Loss accumulation and recovery mechanisms explained back loading AIRPORT’s cash flows. In anticipation that AIRPORT is expected to incur losses following the slow recovery for air travel post pandemic, MAVCOM proposed two mechanisms. MAVCOM proposes to apply a loss capitalisation mechanism (LCM) in RP1. The LCM will allow AIRPORT to recover 90% of any efficient loss it incurs in RP1. The Commission will estimate the loss in each year of RP1 individually, before considering the cumulative losses over the whole period. This loss or gain does not refer to AIRPORT’s accounting profit, such as its EBIT. Rather, the loss refers to the difference between: (a) an estimate of the revenue that AIRPORT would require over RP1 to cover its prudent and efficient costs (the allowed revenue); and (b) the revenue that AIRPORT will actually earn over RP1 from the imposition of aviation service charges (the actual revenue). Essentially, actual revenue will be based on AIRPORT’s total airport operations revenue which includes both aeronautical and non-aeronautical revenue. The Commission proposes that the losses are recovered over a period of 10 years starting in Year 1 of RP2.

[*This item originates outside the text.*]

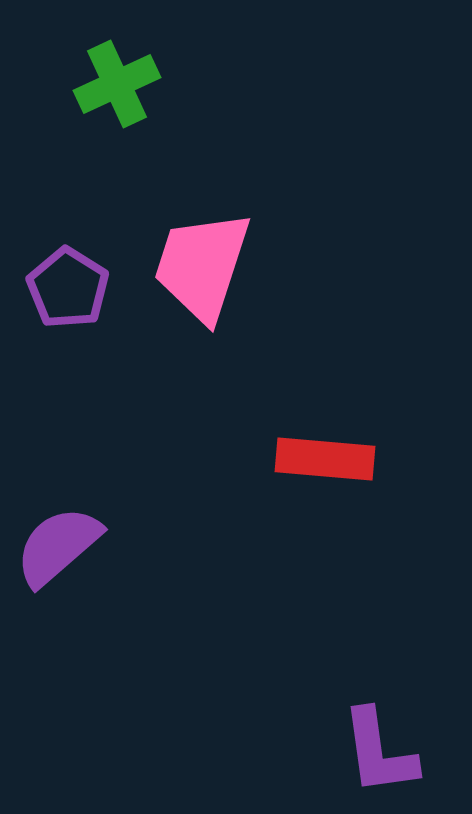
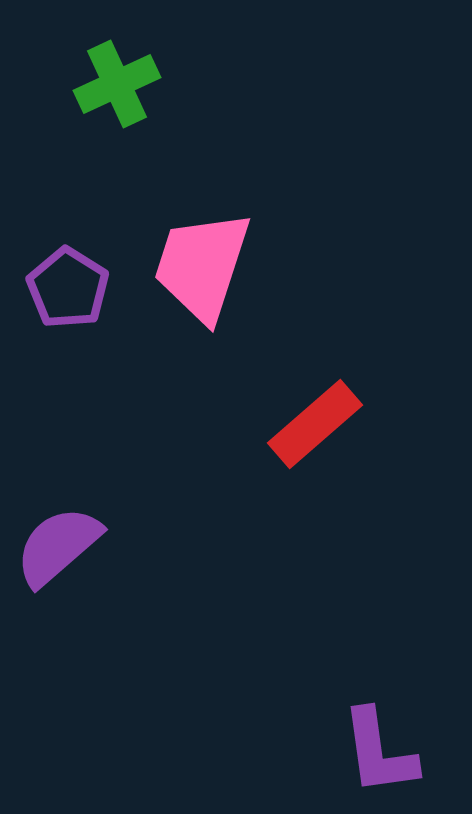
red rectangle: moved 10 px left, 35 px up; rotated 46 degrees counterclockwise
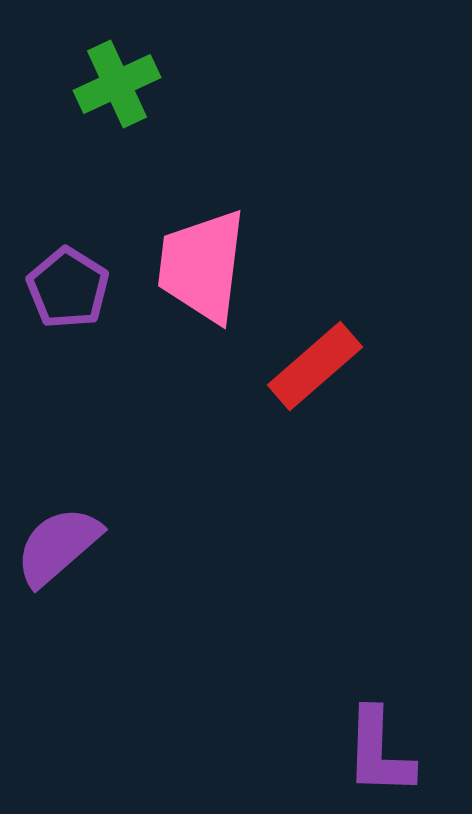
pink trapezoid: rotated 11 degrees counterclockwise
red rectangle: moved 58 px up
purple L-shape: rotated 10 degrees clockwise
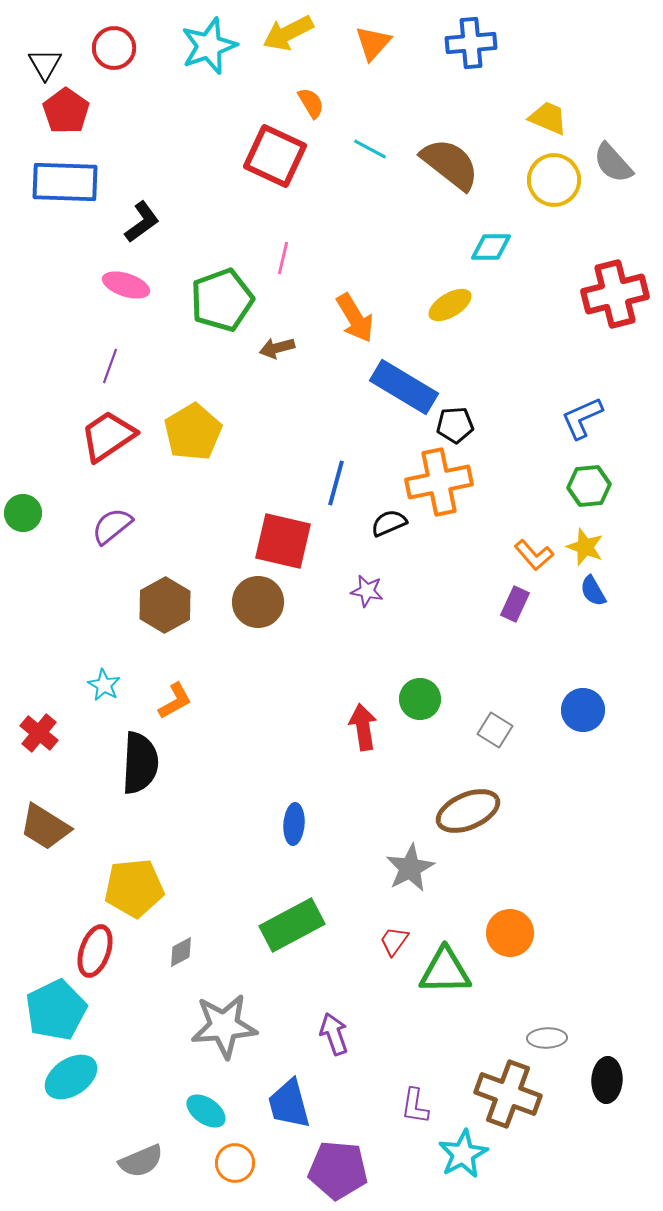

Illustration of LCM. For illustration purposes, assuming that over RP1, AIRPORT’s reveal that it incurred operating costs of RM200m and depreciation of RM500m, suppose the Commission estimates that AIRPORT should be allowed a return of a further RM500m (to reflect a reasonable rate of return on the unrecovered cost of invested capital). In this case, AIRPORT’s allowed revenue for RP1 would be RM1.2b, which is the sum of its operating costs, depreciation, and allowed return on capital. That is, MAVCOM estimates that AIRPORT would need to earn RM1.2b over RP1 to cover its costs. At the start of RP2, MAVCOM would compare this total allowed revenue for RP1 with AIRPORT’s actual revenue for RP1. Assuming AIRPORT actually earns RM1.3b over RP1, which it earned RM100m more that it required to cover its costs. In this case, AIRPORT would be entitled to retain 10% of the gain (i.e., RM10m) but would be required to return 90% of the gain (i.e., RM90m) to customers via proportionately lower charges over the ‘payback’ period. Conversely, assuming AIRPORT actually earns RM1b over RP1, which is RM200m less than it required to cover its costs. In this case, AIRPORT would be required to bear 10% of this loss (i.e., RM20m) but would be entitled to recover 90% of the loss (i.e., RM180m) from customers through proportionately higher charges over the ‘payback’ period.

Capex not subject to loss sharing ratio. As opposed to the First Consultation paper, MAVCOM in the Second Consultation paper proposed that if AIRPORT wishes to undertake certain high priority investment over RP1, it can ask the Commission to allow this capex to be recovered in full in RP2 (where it cannot be recovered in RP1). The proposed capex would not be subject to the loss sharing ratio in the LCM.